Carvykti (ciltacabtagene autoleucel), a BCMA-directed cell therapy, has experienced slow growth since it was first approved by the FDA in March 2022 as a fifth-line and beyond treatment for multiple myeloma. 4 May be used early in research. treatment route.
The study, which tested Carvykti in patients who had received 1-3 lines of prior therapy, allowed J&J to compete with Bristol-Myers Squibb, now also indicated as a 5th line, and BCMA CAR-T, a competitor to 2Seventy bio. You can get the chance to jump over the therapy Abecma (idecabtagene vicleucel). or subsequent treatment for blood cancers.
CAR-T, which partners with Legend Biotech, has yet to reach sales levels to justify being reported in J&J’s quarterly results, in part due to manufacturing issues. We’ve reached the first quarter of the year.
Legend has it that Carvykti made $55 million in the fourth quarter last week. Meanwhile, Abecma, which hit the market about a year before Carvykti, surpassed his $100 million in sales in the third quarter of 2022, with nine-month sales surpassing his $263 million. became. BMS plans to report fourth-quarter results on February 2nd.
Kartitude-4 Carvykti was compared with triplet multiple myeloma regimens of pomalidomide, bortezomib, and dexamethasone (PVd) or daratumumab, pomalidomide, and dexamethasone (DPd) in patients who relapsed after at least one lenalidomide-containing regimen. bottom. Cancer radiotherapy.
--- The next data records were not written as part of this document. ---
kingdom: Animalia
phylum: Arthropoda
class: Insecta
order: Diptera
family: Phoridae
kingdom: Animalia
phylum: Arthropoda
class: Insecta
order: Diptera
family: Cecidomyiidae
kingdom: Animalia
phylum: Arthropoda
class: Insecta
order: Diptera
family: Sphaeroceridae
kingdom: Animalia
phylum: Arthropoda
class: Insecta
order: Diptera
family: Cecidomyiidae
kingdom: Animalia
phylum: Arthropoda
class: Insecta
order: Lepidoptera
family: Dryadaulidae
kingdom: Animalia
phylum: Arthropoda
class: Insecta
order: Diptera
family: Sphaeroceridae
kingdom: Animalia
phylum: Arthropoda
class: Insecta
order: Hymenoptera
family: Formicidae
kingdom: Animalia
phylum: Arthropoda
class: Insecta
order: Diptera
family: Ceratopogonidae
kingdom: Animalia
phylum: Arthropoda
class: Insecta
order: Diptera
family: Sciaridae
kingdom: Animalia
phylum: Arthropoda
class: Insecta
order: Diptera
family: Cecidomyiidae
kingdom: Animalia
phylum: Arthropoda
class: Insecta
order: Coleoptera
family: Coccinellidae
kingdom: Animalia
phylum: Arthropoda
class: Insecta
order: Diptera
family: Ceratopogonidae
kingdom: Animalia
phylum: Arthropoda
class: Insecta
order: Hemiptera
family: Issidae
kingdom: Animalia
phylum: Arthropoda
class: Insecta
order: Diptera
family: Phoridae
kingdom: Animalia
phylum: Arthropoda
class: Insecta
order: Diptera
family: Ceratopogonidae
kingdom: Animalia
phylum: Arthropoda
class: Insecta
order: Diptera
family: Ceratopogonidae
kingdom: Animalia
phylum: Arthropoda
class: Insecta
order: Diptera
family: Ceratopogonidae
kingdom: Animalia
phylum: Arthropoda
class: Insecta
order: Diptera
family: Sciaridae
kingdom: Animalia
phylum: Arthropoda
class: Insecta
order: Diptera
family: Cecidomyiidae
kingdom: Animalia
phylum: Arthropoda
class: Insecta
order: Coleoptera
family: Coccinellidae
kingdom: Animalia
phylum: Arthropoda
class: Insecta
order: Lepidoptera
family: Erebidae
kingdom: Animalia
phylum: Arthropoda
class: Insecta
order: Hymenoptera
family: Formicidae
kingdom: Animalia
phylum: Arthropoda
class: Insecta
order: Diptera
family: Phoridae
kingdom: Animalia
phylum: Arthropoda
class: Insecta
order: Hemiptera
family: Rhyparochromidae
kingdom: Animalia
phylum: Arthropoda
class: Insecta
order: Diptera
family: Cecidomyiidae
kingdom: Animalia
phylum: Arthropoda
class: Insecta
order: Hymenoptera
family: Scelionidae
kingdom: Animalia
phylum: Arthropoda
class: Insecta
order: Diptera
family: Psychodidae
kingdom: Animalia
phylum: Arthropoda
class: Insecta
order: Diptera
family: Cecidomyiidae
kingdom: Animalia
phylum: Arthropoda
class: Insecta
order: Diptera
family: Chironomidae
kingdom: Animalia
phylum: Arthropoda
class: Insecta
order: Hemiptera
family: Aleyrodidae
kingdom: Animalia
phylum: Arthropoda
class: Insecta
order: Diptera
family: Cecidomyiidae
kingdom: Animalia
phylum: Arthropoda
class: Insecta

Following the significant improvement in progression-free survival (PFS) in the Carvykti group, the study was unblinded on the recommendation of an independent data monitoring committee.
J&J Chief Executive Officer Joaquin Duato said on the company’s first quarter conference call that multiple myeloma will be the most important driver for the company’s pharmaceutical division in the next few years.
Expanding use of Carvykti will move the anti-CD38 antibody Darzalex (daratumumab) into first-line therapy and two bispecific antibodies, the recently approved BCMAxCD3 drug Tecvayli (teclistamab) and the recently filed GPRC5DxCD3 candidate. is an important factor in the growth of Tarquetamab.
BMS, of course, also hopes to move Abecma into the early treatment of multiple myeloma, with promising results from the KarMMa-3 trial reported last August for lenalidomide and Darzalex treatments.
Final results from CARTITUDE-4, including the secondary endpoint of overall survival, will be presented at a future medical meeting. This should allow comparison of Carvykti and Abecma on previous treatments.
Some analysts are already predicting blockbuster sales if J&J’s CAR-T can get rapid approval for second-line treatment. The population is estimated to be approximately 3,000 with use of fifth-line therapy for approximately 36,000 patients annually.
Meanwhile, both J&J and BMS are testing their respective CAR-Ts as first-line therapy in the CARTITUDE-5/CARTITUDE-6 and KarMMa-9 trials that started last year.